Below are the 41 states that do not tax benefits:

  • Alabama
  • Alaska
  • Arizona
  • Arkansas
  • California
  • Delaware
  • Florida
  • Georgia
  • Hawaii
  • Idaho
  • Illinois
  • Indiana
  • Iowa
  • Kansas
  • Kentucky
  • Louisiana
  • Maine
  • Maryland
  • Massachusetts
  • Michigan
  • Mississippi
  • Missouri
  • Nebraska
  • Nevada
  • New Hampshire
  • New Jersey
  • New York
  • North Carolina
  • North Dakota
  • Ohio
  • Oklahoma
  • Oregon
  • Pennsylvania
  • South Carolina
  • South Dakota
  • Tennessee
  • Texas
  • Virginia
  • Washington
  • Wisconsin
  • Wyoming

Although Washington, D.C. isn’t a state, retirees living there will not have their benefits taxed.
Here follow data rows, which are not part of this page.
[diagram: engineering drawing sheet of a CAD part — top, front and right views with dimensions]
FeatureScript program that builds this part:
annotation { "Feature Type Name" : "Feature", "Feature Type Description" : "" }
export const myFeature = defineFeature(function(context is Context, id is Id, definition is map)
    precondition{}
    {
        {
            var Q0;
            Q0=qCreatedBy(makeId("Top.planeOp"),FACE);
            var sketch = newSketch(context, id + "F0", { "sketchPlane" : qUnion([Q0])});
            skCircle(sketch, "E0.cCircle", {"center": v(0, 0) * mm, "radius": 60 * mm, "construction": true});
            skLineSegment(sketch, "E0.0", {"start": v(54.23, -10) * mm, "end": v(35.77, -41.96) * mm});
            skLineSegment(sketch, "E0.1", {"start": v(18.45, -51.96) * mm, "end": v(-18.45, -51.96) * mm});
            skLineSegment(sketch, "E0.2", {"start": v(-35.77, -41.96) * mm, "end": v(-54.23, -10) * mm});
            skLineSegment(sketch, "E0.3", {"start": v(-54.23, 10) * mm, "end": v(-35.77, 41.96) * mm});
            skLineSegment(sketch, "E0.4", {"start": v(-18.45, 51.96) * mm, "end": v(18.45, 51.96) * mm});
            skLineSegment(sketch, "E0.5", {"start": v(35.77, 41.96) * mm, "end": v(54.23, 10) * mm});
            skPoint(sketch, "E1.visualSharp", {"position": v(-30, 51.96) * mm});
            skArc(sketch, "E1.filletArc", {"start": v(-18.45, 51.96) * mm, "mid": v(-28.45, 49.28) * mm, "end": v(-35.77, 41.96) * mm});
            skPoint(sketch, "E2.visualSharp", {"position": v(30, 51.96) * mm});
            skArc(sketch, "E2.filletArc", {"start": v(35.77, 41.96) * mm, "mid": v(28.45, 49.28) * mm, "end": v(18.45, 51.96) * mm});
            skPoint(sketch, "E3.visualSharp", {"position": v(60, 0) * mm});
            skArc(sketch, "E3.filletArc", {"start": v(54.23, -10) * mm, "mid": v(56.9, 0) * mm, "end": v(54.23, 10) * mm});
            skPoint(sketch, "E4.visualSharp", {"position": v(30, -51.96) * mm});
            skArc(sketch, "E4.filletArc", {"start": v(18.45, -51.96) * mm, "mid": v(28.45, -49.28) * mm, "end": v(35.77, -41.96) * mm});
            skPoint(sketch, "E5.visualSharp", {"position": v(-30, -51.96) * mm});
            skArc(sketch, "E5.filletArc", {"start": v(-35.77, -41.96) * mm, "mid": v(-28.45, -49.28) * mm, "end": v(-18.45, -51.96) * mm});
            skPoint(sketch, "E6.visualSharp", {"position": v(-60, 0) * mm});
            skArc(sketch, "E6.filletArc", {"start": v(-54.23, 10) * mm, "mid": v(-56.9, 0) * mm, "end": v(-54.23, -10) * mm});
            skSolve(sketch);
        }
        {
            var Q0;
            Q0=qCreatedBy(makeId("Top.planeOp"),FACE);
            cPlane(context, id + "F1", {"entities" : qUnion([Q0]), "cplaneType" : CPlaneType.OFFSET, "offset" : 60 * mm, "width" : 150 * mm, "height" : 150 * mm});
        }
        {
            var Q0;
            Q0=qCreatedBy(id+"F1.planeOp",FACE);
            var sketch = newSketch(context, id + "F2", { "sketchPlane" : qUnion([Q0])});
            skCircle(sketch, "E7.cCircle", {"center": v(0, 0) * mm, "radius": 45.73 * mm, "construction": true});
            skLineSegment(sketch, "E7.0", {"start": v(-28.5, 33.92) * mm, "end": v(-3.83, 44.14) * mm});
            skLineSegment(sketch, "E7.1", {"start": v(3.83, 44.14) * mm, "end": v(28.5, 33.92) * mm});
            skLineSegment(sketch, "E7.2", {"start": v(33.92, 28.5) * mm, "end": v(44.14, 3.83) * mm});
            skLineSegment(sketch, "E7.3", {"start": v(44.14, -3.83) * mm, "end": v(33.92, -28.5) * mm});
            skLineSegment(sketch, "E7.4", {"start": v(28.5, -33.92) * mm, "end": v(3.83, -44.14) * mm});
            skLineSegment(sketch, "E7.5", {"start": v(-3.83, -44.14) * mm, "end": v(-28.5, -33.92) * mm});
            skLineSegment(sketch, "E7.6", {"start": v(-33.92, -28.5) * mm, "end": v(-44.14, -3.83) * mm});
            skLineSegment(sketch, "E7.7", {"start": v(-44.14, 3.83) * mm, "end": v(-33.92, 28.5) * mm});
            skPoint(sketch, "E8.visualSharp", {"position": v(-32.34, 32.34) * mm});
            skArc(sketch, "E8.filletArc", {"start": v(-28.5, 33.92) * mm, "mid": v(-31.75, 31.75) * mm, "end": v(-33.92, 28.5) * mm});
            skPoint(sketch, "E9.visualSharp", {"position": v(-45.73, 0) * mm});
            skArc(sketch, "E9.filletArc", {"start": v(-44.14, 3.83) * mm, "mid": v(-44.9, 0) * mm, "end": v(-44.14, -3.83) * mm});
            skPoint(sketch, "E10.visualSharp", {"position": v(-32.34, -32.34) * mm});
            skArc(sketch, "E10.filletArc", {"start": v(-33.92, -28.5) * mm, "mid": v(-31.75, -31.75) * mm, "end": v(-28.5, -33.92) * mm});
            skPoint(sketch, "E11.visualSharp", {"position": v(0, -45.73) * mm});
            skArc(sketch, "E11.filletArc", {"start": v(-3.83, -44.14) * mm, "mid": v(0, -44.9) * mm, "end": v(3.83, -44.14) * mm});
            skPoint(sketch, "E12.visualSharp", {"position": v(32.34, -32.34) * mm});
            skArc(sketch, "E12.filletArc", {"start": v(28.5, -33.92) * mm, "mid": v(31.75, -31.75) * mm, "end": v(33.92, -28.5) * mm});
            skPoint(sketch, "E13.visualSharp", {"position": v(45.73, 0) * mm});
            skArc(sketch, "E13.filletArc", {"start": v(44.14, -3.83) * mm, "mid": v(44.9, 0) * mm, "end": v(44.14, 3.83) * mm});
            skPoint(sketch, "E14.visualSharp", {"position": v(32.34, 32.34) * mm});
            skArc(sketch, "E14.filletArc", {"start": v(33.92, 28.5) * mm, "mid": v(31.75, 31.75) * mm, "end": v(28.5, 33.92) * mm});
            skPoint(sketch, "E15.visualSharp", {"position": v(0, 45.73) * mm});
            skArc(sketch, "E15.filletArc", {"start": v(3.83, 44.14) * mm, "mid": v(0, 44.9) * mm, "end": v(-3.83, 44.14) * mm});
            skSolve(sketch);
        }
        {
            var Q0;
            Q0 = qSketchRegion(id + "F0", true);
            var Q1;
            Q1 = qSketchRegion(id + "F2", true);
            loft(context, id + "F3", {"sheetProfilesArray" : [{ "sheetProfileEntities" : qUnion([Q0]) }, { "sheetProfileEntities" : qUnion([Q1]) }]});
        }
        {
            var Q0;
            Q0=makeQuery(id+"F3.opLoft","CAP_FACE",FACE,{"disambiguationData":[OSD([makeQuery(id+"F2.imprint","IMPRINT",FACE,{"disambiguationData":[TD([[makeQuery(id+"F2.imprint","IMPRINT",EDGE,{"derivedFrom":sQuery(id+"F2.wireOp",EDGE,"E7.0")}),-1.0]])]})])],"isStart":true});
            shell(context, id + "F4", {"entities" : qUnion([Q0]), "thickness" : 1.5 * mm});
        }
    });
It’s also worth noting that in 2024, three states — Kansas, Missouri, and Nebraska — got rid of their Social Security tax. This is an encouraging sign for the retirees in the nine states that still have such a tax.

You can avoid your state’s taxes, but not Uncle Sam’s

Taxes work differently on the local, state, and federal levels. Although you may be able to avoid paying state taxes on your Social Security benefits, federal tax rules still apply, and up to 85% of your benefits could be taxable. Below is how much of your benefits may be taxable on the federal level based on your combined income:

Filing Status Combined Income Percentage of Benefits Taxable

Single

$25,000 to $34,000

Up to 50%

Single

More than $34,000

Up to 85%

Married, filing jointly

$32,000 to $44,000

Up to 50%

Married, filing jointly

More than $44,000

Up to 85%

Source: Social Security Administration.

Your combined income is the total of three things: your adjusted gross income (AGI), half of your annual Social Security benefits, and any nontaxable interest you receive. Your AGI includes all income other than Social Security, and nontaxable interest is any interest income not subject to federal tax, such as certain bonds you may own.

You likely won’t pay much in federal taxes on your benefits

The key words to focus on when it comes to federal taxes on Social Security benefits are “taxable” and not “taxed.” In other words, if you’re married and filing jointly, with a combined income over $44,000, you won’t pay an 85% tax on your benefits, but 85% of your benefits will be eligible to be added to your other income and taxed at your regular tax rate.

As an example, let’s assume you’re married and filing jointly, with the following being true:

  • You and your spouse’s AGI is $50,000
  • You received $500 in nontaxable interest
  • You received $20,000 in Social Security benefits for the year

In this scenario, your combined income is $60,500 ($50,000 + $500 + $10,000), meaning up to 85% of your Social Security benefits are eligible to be taxed.

Instead of paying 85% on $20,000 ($17,000), Social Security would take the $17,000, add it to any other income you have, and then tax it at your regular tax rate. If you’re in the 22% tax bracket, you would potentially owe $3,740 on the $20,000 in benefits you received.

Paying federal taxes may not seem ideal for retirees, but how it’s structured works out so that most people won’t pay all that much to Uncle Sam.